▶ [SOURCE PASSAGE]

BEGIN

8.2.4 Reflection and Transmission at Normal Incidence

Calculating what happens to a EM plane wave at normal incidence to a boundary between two different linear media is not hard.

Hi, I'm Jonathan Gardner, and this is section 8.2.4 of Introduction to Electrodynamics by Griffiths. 2nd edition, of course. We've recently covered the nature of EM plane waves. We've just covered what happens inside of linear media, and what conditions must be satisfied at the boundary.

This video is rather long. There really isn't a good place to break it up in the middle. So grab a notepad and pencil, and get ready for a major brain dump.

Setup

On the left is linear media 1. The wave is coming towards the boundary and is reflected back to the left, and transmitted to the right side, which is linear media 2.

END

Rows from a dataset:
BEGIN

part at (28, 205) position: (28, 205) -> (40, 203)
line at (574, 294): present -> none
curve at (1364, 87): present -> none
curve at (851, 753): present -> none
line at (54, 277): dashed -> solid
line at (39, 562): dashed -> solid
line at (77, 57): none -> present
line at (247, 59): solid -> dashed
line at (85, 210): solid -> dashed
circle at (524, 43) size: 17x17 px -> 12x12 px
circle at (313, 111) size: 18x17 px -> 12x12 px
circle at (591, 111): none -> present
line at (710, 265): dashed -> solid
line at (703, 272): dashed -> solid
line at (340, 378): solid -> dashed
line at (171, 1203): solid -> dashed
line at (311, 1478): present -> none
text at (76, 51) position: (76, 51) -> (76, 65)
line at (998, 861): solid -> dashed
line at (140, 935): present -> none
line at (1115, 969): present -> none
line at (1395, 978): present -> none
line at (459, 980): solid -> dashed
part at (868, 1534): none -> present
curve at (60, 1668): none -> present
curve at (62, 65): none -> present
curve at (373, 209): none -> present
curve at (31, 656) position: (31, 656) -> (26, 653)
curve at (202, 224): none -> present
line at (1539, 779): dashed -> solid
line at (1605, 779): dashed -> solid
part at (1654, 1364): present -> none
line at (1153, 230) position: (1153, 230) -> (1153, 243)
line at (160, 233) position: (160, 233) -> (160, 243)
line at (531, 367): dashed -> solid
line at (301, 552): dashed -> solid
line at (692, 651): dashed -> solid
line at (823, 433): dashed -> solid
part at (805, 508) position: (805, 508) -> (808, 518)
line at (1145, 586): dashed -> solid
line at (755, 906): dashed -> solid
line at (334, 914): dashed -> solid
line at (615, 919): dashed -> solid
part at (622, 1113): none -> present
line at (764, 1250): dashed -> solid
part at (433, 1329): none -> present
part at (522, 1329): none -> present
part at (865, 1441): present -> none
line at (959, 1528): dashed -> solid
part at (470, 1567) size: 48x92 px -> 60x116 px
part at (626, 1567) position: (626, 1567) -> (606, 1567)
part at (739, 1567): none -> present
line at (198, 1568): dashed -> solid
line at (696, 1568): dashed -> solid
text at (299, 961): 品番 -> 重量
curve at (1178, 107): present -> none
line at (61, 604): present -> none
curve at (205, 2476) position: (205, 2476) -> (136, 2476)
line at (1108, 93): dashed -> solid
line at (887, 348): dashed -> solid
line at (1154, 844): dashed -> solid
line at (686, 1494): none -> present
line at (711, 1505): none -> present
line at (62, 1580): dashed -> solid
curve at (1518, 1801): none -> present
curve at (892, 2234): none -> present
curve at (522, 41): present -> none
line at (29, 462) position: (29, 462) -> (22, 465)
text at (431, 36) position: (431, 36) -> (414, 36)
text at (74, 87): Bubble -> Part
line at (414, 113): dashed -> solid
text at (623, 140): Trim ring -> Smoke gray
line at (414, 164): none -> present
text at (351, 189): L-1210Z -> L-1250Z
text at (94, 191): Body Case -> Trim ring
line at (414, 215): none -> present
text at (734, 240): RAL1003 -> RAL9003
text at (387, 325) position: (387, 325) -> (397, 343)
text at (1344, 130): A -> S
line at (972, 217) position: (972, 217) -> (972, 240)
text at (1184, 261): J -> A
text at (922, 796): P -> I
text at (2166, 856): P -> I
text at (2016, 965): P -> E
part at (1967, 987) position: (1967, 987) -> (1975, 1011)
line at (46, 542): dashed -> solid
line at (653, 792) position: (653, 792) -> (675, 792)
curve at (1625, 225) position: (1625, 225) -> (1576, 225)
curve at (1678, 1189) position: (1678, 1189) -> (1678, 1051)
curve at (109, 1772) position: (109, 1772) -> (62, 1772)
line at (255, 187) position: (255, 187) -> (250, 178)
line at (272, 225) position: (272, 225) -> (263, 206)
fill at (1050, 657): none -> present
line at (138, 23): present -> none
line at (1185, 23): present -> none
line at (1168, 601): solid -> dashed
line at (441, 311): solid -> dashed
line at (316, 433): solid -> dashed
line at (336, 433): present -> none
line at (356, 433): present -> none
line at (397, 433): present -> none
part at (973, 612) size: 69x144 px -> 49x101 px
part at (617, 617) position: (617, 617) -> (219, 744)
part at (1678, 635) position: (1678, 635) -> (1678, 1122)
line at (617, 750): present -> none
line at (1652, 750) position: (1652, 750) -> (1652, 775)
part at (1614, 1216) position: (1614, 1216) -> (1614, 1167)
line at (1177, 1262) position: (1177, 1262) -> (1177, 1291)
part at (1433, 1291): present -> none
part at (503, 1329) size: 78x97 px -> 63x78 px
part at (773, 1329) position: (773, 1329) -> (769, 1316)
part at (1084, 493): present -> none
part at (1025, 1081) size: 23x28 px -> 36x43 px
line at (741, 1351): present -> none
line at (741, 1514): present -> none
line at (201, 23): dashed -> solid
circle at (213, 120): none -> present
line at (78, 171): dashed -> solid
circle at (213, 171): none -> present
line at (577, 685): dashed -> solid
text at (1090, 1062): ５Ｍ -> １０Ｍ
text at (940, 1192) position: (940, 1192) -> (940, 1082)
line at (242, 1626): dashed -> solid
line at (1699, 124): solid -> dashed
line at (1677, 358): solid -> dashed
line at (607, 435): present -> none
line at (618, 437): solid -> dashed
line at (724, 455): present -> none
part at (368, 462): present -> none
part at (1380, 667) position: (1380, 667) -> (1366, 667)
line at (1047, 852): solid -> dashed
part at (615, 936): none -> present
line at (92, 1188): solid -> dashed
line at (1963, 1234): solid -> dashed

END

▶ [TASK DESCRIPTION] Write the next part of the walkthrough on reflection and transmission at normal incidence, picking up right after its last sentence. You won't need the material for anything here.

▶ [FINAL RESULT]
Each side has its own values for epsilon and mu, epsilon_1 and mu_1 on the left, and epsilon_2 and mu_2 on the right. Of course they have their own velocities, v1 and v2, and indexes of refraction, n1 and n2.

There are three waves we are calculating: the incident (I), the reflected (R) and the transmitted (T). The incident wave is coming in from the left towards the boundary. Both the reflection and transmission are moving away from the boundary --- the transmission through the right side, and the reflection through the left.

For simplicity, we'll align the x direction perpendicular to the boundary, the y direction to the polarization, and the z direction is perpendicular to both. No matter how the problem is stated, thanks to symmetry we can always orient things this way.

The B fields for the waves traveling to the right are coming out of the page. The B field for the reflection is going into the page.

Three Waves

Since these are plane waves, the electric and magnetic fields do not vary at all with y or z. The only two numbers that can change the field are the position along the x axis and the time.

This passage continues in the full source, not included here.